# PROBLEM STATEMENT
Print the records below exactly, from the line containing "text(BasedOn)" down to the line containing "click(524, 322)", both lines included, and omit every picture.

# DATASET ENTRIES
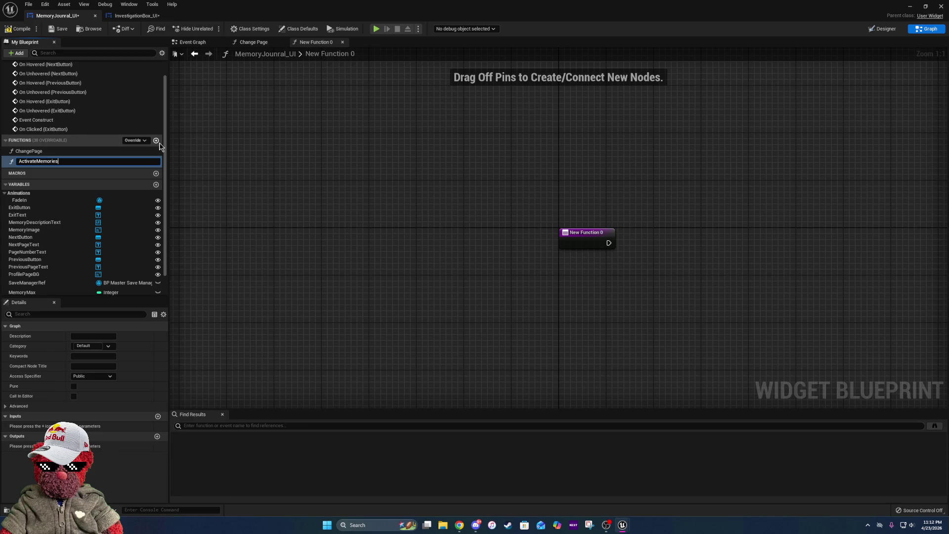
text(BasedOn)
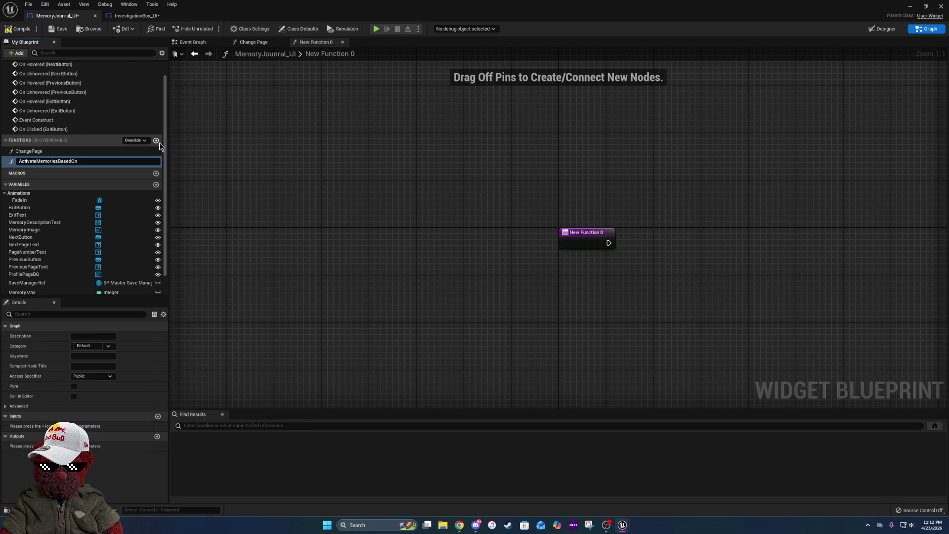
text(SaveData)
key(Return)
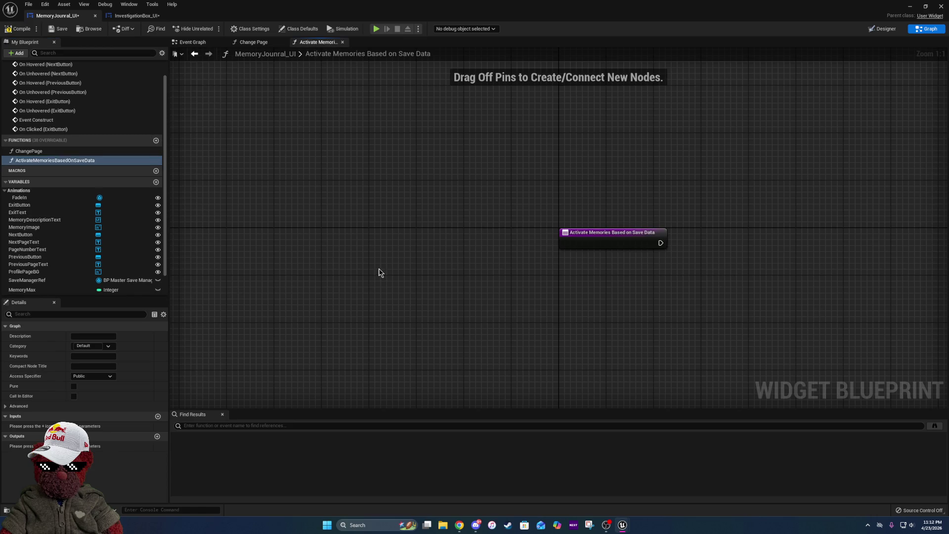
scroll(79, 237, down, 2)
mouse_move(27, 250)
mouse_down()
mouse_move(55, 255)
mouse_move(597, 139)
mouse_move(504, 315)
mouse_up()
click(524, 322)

--

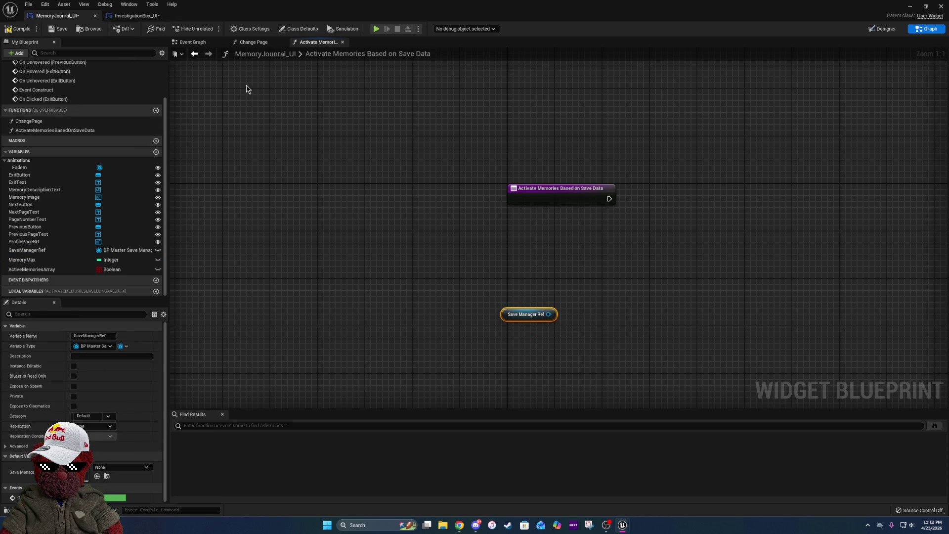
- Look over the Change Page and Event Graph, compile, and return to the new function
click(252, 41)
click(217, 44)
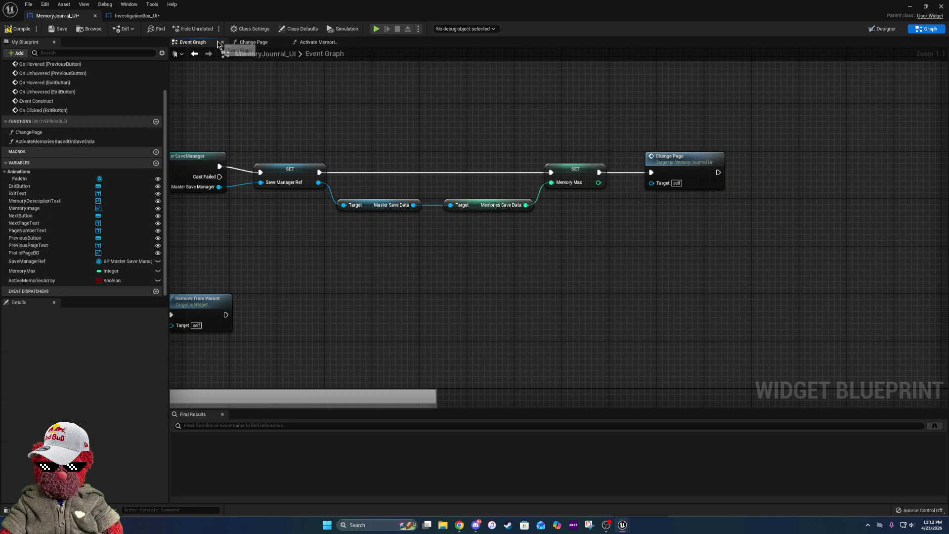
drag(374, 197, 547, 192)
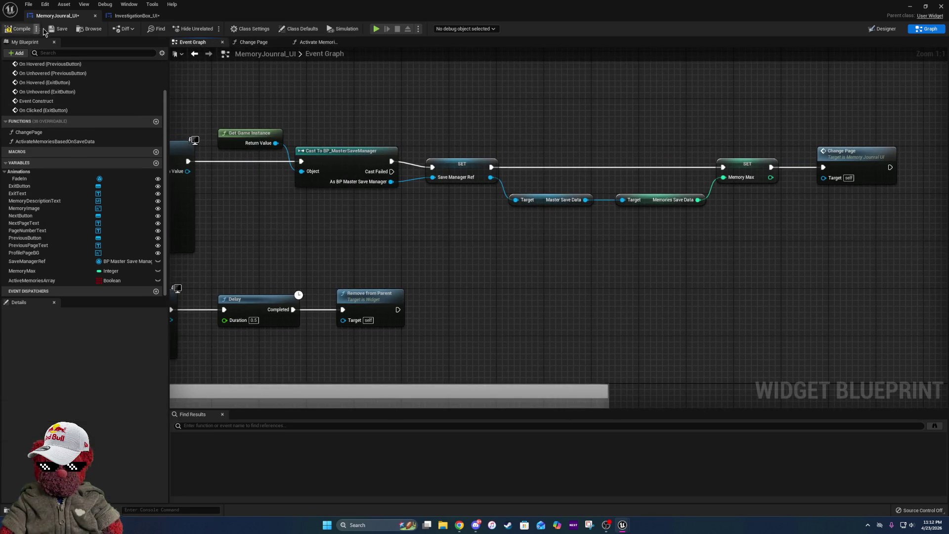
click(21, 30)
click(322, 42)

# PROBLEM SOLUTION
text(BasedOn)
text(SaveData)
key(Return)
scroll(79, 237, down, 2)
mouse_move(27, 250)
mouse_down()
mouse_move(55, 255)
mouse_move(597, 139)
mouse_move(504, 315)
mouse_up()
click(524, 322)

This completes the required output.